Heroic stats

MarauderX

Explorer
I ran a game this last week where the PCs had more heroic stats. The build follows these rules:

Starting ability stats, arranged however the player wishes: 16, 16, 14, 14, 12, 12. After assigning the stats, the player adds +2 to any one stat before applying bonuses (such as skill points). This equals a point-buy build range of 42 to 46.

The character gains +2 to any stat at each level. Bonuses from the new stat are retroactive. For example, a 4th level character raising Con by +2 would gain +1 HP per level, or +4 HP total; a 3rd level rogue raising Int would gain an additional 6 skill points (4 for 1st level, +1 per level). This replaces the +1 ability bonus received every 4 levels.

We played using 4th level characters and max HP. I ran a more deadly game and 3 PCs died during the course of 3 encounters. I also went after ability scores way more than normal, trying to indicate that at further levels the characters might want to bump up even their dump stats.

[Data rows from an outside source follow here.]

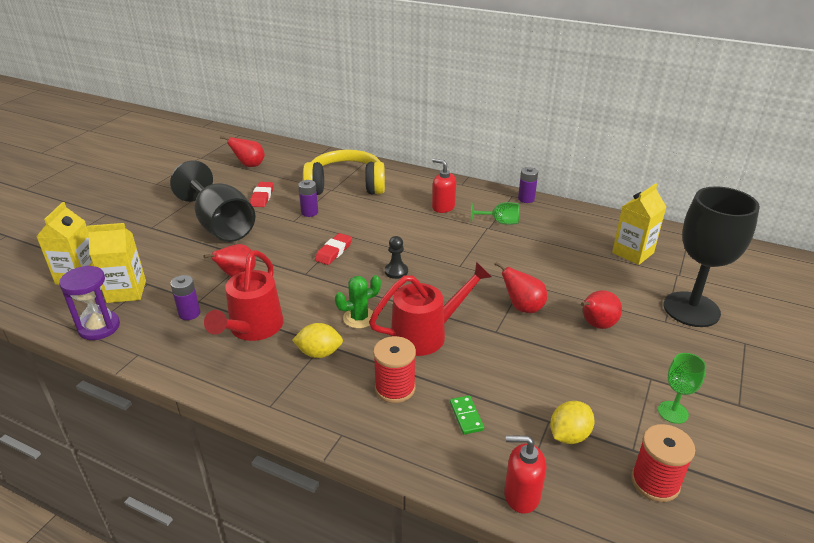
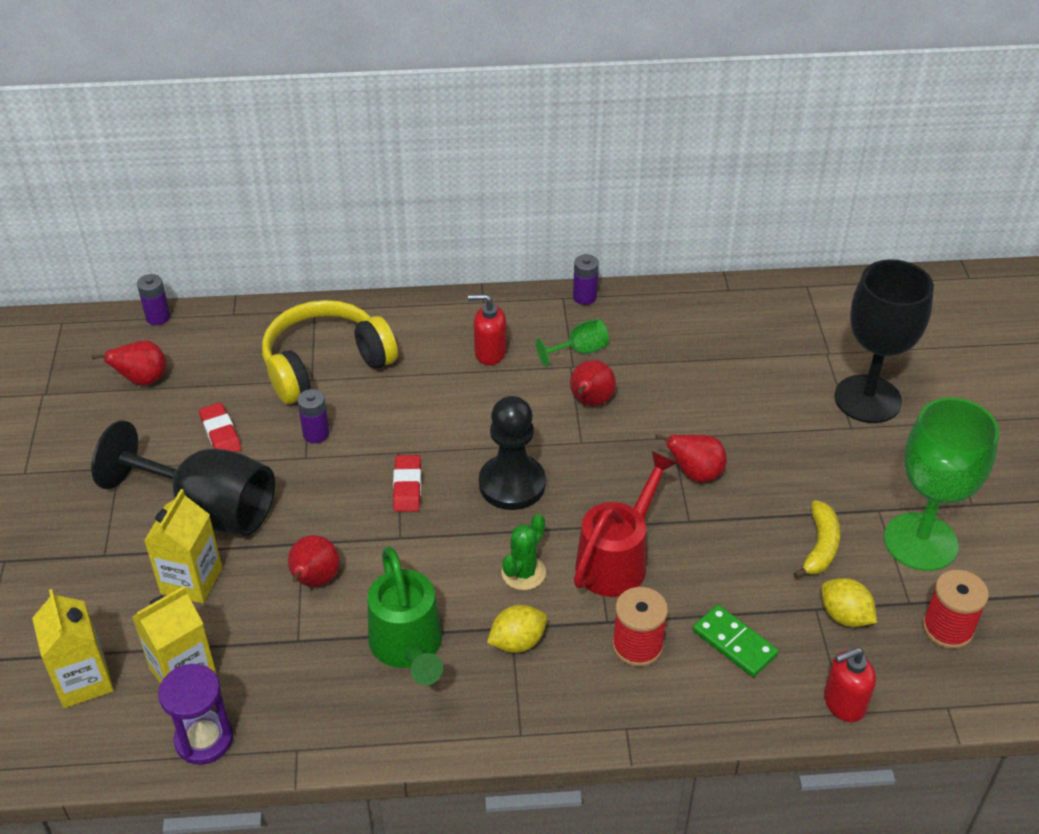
camera: 30 degrees left, 10 degrees up
(189, 313) = (305, 664): purple battery -> purple battery (158, 317)
(253, 329) = (408, 647): red watering can -> green watering can
(396, 271) = (512, 484): black pawn -> black pawn, size x2.02
(466, 416) = (734, 643): green domino -> green domino, size x1.51
(569, 435) = (844, 616): yellow lemon -> yellow lemon turned 60 degrees counterclockwise
(583, 383) = (820, 546): none -> yellow banana
(596, 325) = (787, 464): red pear -> red pear (590, 402)
(632, 253) = (762, 339): yellow carton -> yellow carton (191, 580)
(673, 412) = (920, 542): green goblet -> green goblet, size x2.21

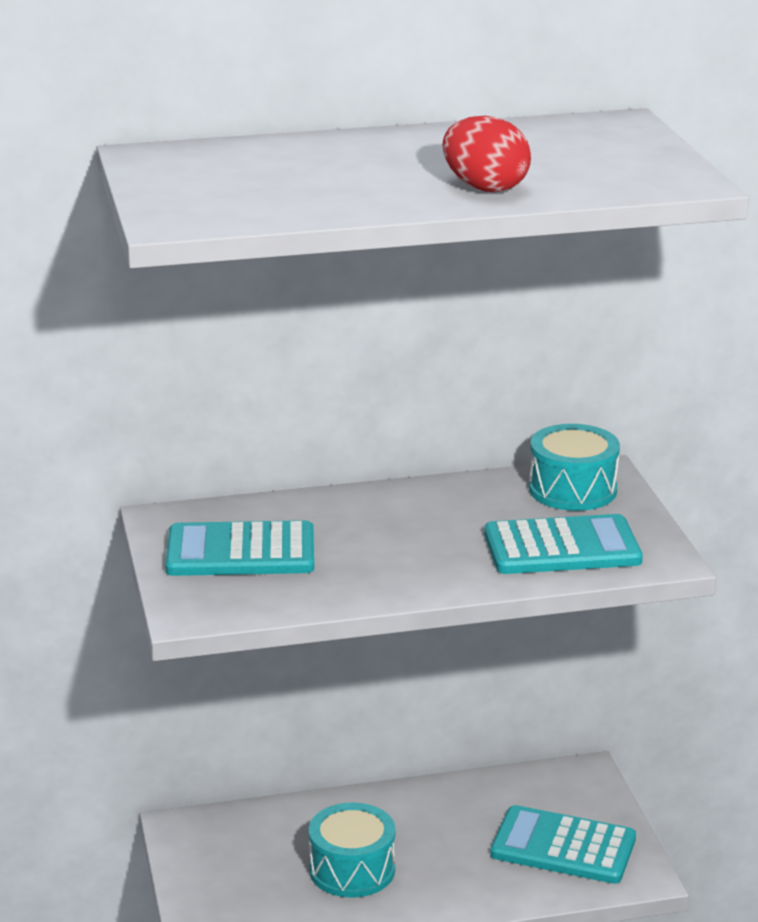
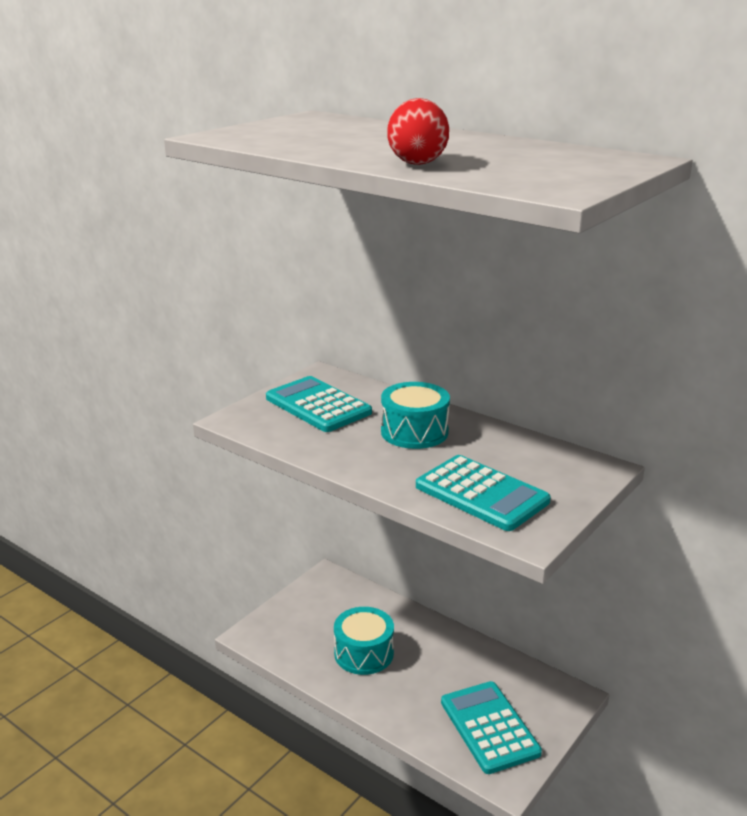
camera: 50 degrees right, 0 degrees up
(572, 489) = (561, 467): turquoise drum -> turquoise drum (414, 432)

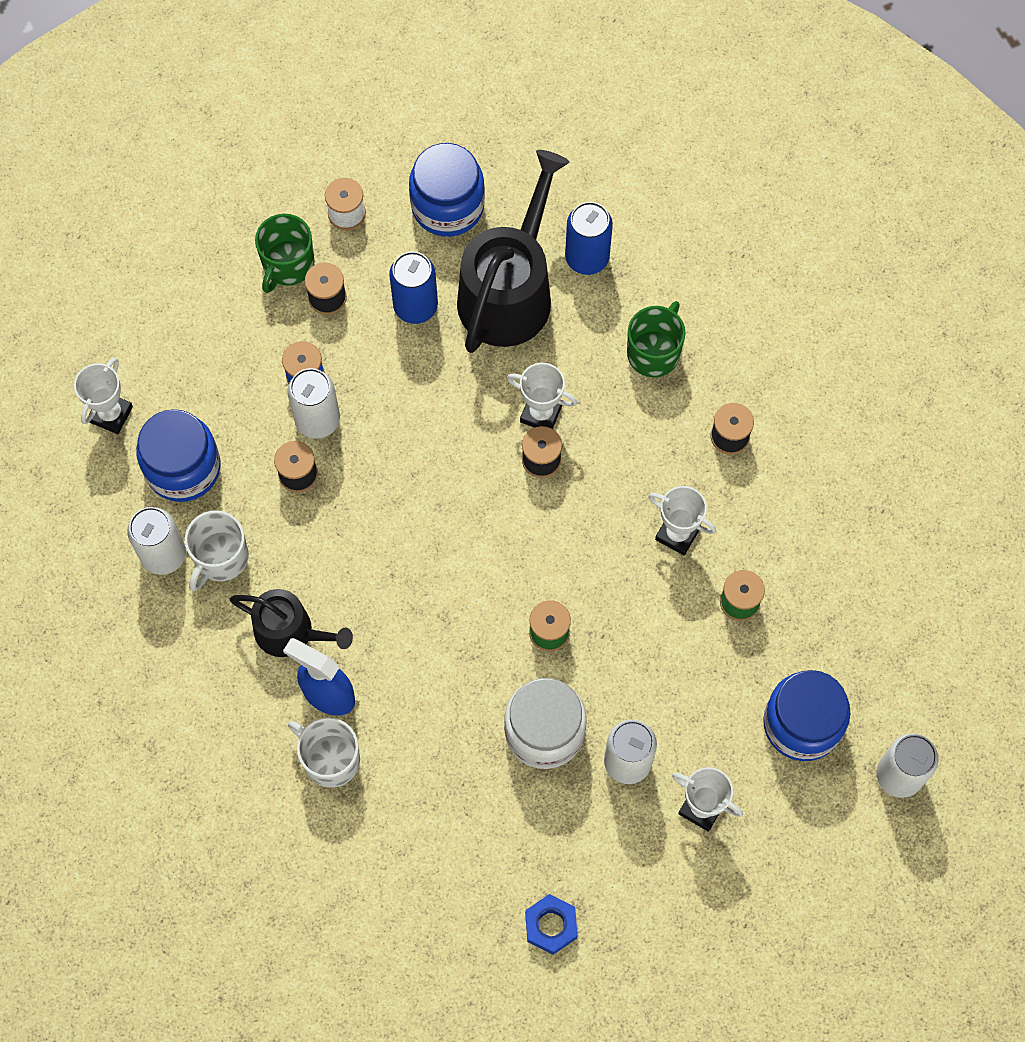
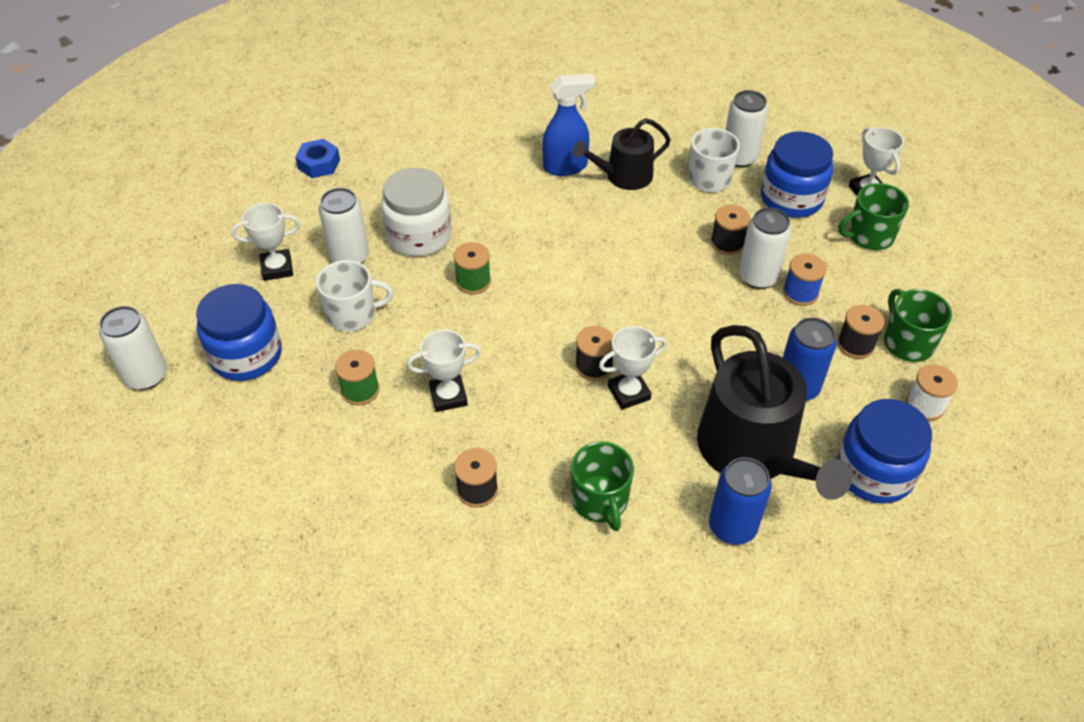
camera: 135 degrees right, 20 degrees down
(176, 373) = (869, 236): none -> green mug
(330, 759) = (527, 145): white mug -> white mug (352, 314)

Thoughts? Comments? Questions?

www.guildofdefiance.wikispaces.com
 

log in or register to remove this ad



In my campaign, I use 18,17,16,15,14,13 for starting stats.

That is, because out side of every four levels there is no way to boast ability scores that is not temporary.

I want the players to be heroes, not munskins.

---Rusty
 

Aust Diamondew said:
Why?
Random Speculation:
You guys just like big ability scores? Are the PCs demigods? Are stat boosting magic items still as common as in a typical game?

Read the Maester's reply. Heroes don't come from a collection of magic items, weapons and armor; they come from action.

The PCs can get a stat up to 56 by 20th level if they wanted. A piece of their background will emerge later about their bloodlines to 'explain' why they are far superior to the average person.
 

Sounds like it could be pretty cool.

Only problem I see might be casters having ridiculous save DCs at higher levels. In the core rules about the highest you can get your casting stat is 36 (18+2 Race+5 Level+6 Enhancement+5 Inherit). So about the max DC they could get is 34 (9 spell level+13 ability modifier, +2 Spell Focus).

With a 56 in your key ability that'd be 10 points higher, granted the caster would have lower abilities else where. Even a player who maxes out a saving throw will only have +37(Base Fort +12, Great Fortitude +2, +23 Con), barring magic items, so he'll fail on anything but a 19 or 20.

At low to mid-levels I think the save DC difference won't be game breaking, it'll probably be hardly noticed. But someone maxing out their cha/wis/int at higher levels will be much more powerful comparativley.
 

True, however, with a 56 in one stat, that caster gets totally shafted against, say, a dedicated grapple-monkey, or a AoO monkey with readied actions.

Stat boosting items don't really do as much as they should.

I'm using a similar variant, except even higher powered. :uhoh:
But everybody else gets it too. Including monsters. :]
 

Stat inflation just seems silly to me. I like to think characters with an 18 or 20 strength are pushing the boundaries of non-magical strength for a small or medium character. Once you get into the 30s or 40s (without magic) my suspension of disbelief can't take it anymore. With magic, sure you can get that high. Without...your name better be Kal El or something.
 

Once you get PCs who are too focused, the game becomes rock-paper-scissors, first initiative wins.

Who's going to make their Will save vs. a guy with a 56 spellcasting stat? Is the PC with the 56 Wis going to make his Reflex save vs. the guy with a 56 Int?

Paladins who are focused on Charisma might. But in general, it seems like you'll end up with a bunch of glass cannons. With regard to skills, it'll exacerbate the usual mid-to-high level problem (focused PC can't ever fail, everyone else can't ever succeed).